**Cara Mengerjakan**:
Tolong temukan setiap baris dalam data di bawah ini yang memuat kata "Promenade", lalu salin semua baris itu.

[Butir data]
..............................
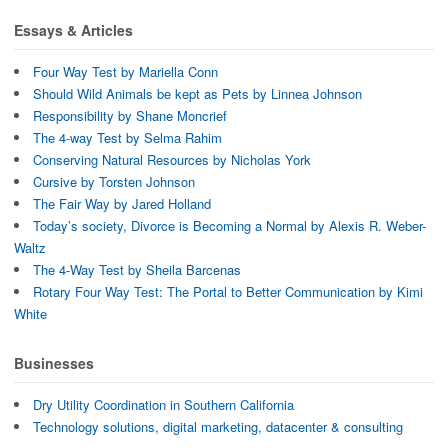
Essays & Articles
Four Way Test by Mariella Conn
Should Wild Animals be kept as Pets by Linnea Johnson
Responsibility by Shane Moncrief
The 4-way Test by Selma Rahim
Conserving Natural Resources by Nicholas York
Cursive by Torsten Johnson
The Fair Way by Jared Holland
Today’s society, Divorce is Becoming a Normal by Alexis R. Weber-
Waltz
The 4-Way Test by Sheila Barcenas
Rotary Four Way Test: The Portal to Better Communication by Kimi
White
Businesses
Dry Utility Coordination in Southern California
Technology solutions, digital marketing, datacenter & consulting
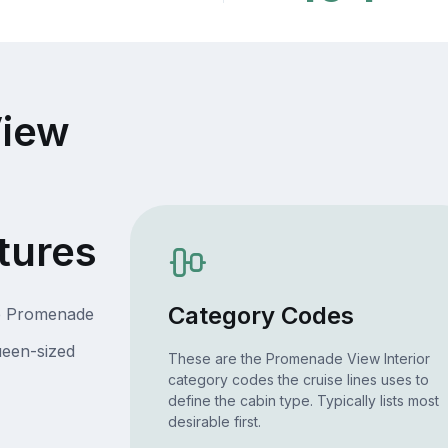
iew
tures
Category Codes
he Promenade
ueen-sized
These are the Promenade View Interior
category codes the cruise lines uses to
define the cabin type. Typically lists most
desirable first.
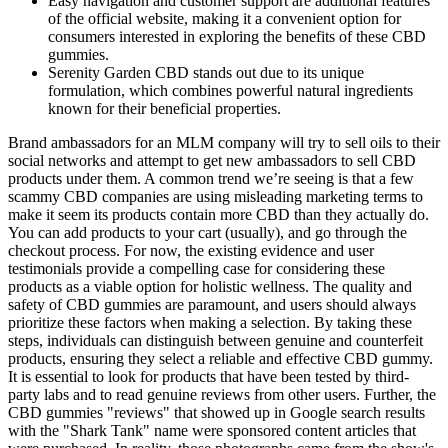
Easy navigation and customer support are additional features
of the official website, making it a convenient option for
consumers interested in exploring the benefits of these CBD
gummies.
Serenity Garden CBD stands out due to its unique
formulation, which combines powerful natural ingredients
known for their beneficial properties.
Brand ambassadors for an MLM company will try to sell oils to their
social networks and attempt to get new ambassadors to sell CBD
products under them. A common trend we’re seeing is that a few
scammy CBD companies are using misleading marketing terms to
make it seem its products contain more CBD than they actually do.
You can add products to your cart (usually), and go through the
checkout process. For now, the existing evidence and user
testimonials provide a compelling case for considering these
products as a viable option for holistic wellness. The quality and
safety of CBD gummies are paramount, and users should always
prioritize these factors when making a selection. By taking these
steps, individuals can distinguish between genuine and counterfeit
products, ensuring they select a reliable and effective CBD gummy.
It is essential to look for products that have been tested by third-
party labs and to read genuine reviews from other users. Further, the
CBD gummies "reviews" that showed up in Google search results
with the "Shark Tank" name were sponsored content articles that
..............................
**Hasil di Bawah**:
he Promenade
These are the Promenade View Interior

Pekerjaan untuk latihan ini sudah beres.